Practical Steps for Leaders
The first thing leaders must do is to ensure that all team members have the technology and tools they need to work remotely. Your IT department and HR can help you with this task. Other ways leaders can ensure success of work-from-home teams include:
Scheduling brief, daily team check-ins in the form of a quick conference call or video conference. As your team gets used to working from home, you may cut back to once per week.
Brief, regular check-ins help people feel connected.
Setting and managing expectations. Each team member needs to know what to do, what the deadlines are, and the quality that you expect from their work.
Communicate frequently over multiple channels. You may use group chat (like Slack) for quick questions, emails for standard inquiries, and phone calls for more urgent help. Don’t be afraid to designate a “watercooler” channel on your group chat for socialization, because this can boost morale.
Focus on outcomes. Micromanaging doesn’t work well in person and it certainly doesn’t work with remote teams. Trust your teams to do their best and make it clear that they can come to you with questions or problems.
Helping Your Managers Trust Workers They Can’t See
If you lead a large group of people, you may supervise multiple managers. Not all managers are comfortable managing people they don’t see in person. You can help them by tailoring your leadership to each individual, knowing what each manager needs to work best and helping them achieve some version of that in a work-from-home environment.

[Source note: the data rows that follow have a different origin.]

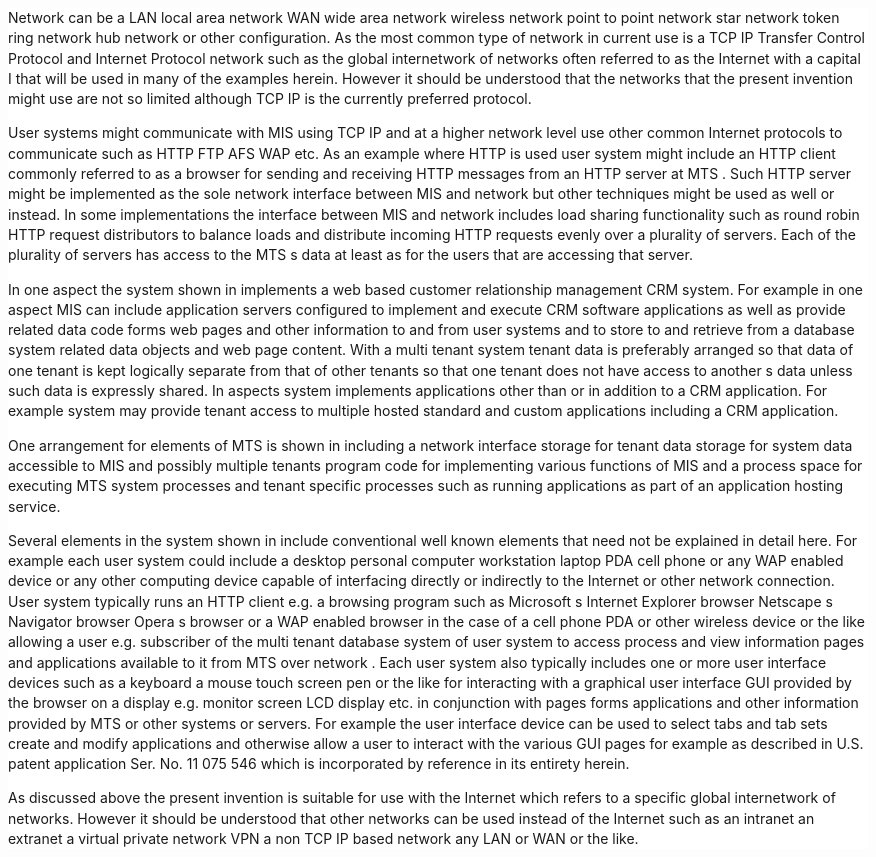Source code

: Network can be a LAN local area network WAN wide area network wireless network point to point network star network token ring network hub network or other configuration. As the most common type of network in current use is a TCP IP Transfer Control Protocol and Internet Protocol network such as the global internetwork of networks often referred to as the Internet with a capital I that will be used in many of the examples herein. However it should be understood that the networks that the present invention might use are not so limited although TCP IP is the currently preferred protocol.

User systems might communicate with MIS using TCP IP and at a higher network level use other common Internet protocols to communicate such as HTTP FTP AFS WAP etc. As an example where HTTP is used user system might include an HTTP client commonly referred to as a browser for sending and receiving HTTP messages from an HTTP server at MTS . Such HTTP server might be implemented as the sole network interface between MIS and network but other techniques might be used as well or instead. In some implementations the interface between MIS and network includes load sharing functionality such as round robin HTTP request distributors to balance loads and distribute incoming HTTP requests evenly over a plurality of servers. Each of the plurality of servers has access to the MTS s data at least as for the users that are accessing that server.

In one aspect the system shown in implements a web based customer relationship management CRM system. For example in one aspect MIS can include application servers configured to implement and execute CRM software applications as well as provide related data code forms web pages and other information to and from user systems and to store to and retrieve from a database system related data objects and web page content. With a multi tenant system tenant data is preferably arranged so that data of one tenant is kept logically separate from that of other tenants so that one tenant does not have access to another s data unless such data is expressly shared. In aspects system implements applications other than or in addition to a CRM application. For example system may provide tenant access to multiple hosted standard and custom applications including a CRM application.

One arrangement for elements of MTS is shown in including a network interface storage for tenant data storage for system data accessible to MIS and possibly multiple tenants program code for implementing various functions of MIS and a process space for executing MTS system processes and tenant specific processes such as running applications as part of an application hosting service.

Several elements in the system shown in include conventional well known elements that need not be explained in detail here. For example each user system could include a desktop personal computer workstation laptop PDA cell phone or any WAP enabled device or any other computing device capable of interfacing directly or indirectly to the Internet or other network connection. User system typically runs an HTTP client e.g. a browsing program such as Microsoft s Internet Explorer browser Netscape s Navigator browser Opera s browser or a WAP enabled browser in the case of a cell phone PDA or other wireless device or the like allowing a user e.g. subscriber of the multi tenant database system of user system to access process and view information pages and applications available to it from MTS over network . Each user system also typically includes one or more user interface devices such as a keyboard a mouse touch screen pen or the like for interacting with a graphical user interface GUI provided by the browser on a display e.g. monitor screen LCD display etc. in conjunction with pages forms applications and other information provided by MTS or other systems or servers. For example the user interface device can be used to select tabs and tab sets create and modify applications and otherwise allow a user to interact with the various GUI pages for example as described in U.S. patent application Ser. No. 11 075 546 which is incorporated by reference in its entirety herein.

As discussed above the present invention is suitable for use with the Internet which refers to a specific global internetwork of networks. However it should be understood that other networks can be used instead of the Internet such as an intranet an extranet a virtual private network VPN a non TCP IP based network any LAN or WAN or the like.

You may find that you need to invest in special leadership development programs to help your managers make a successful transition. Give them your support and make sure they know you have their back.
Leadership development programs may not have prepared you for the COVID-19 crisis. It’s unprecedented and sudden, and the business world is in many ways writing the playbook as they go. Leadership development programs and leadership coaching can both be done remotely, and these are options you may want to explore – particularly if it looks like work-from-home will become the “new normal.”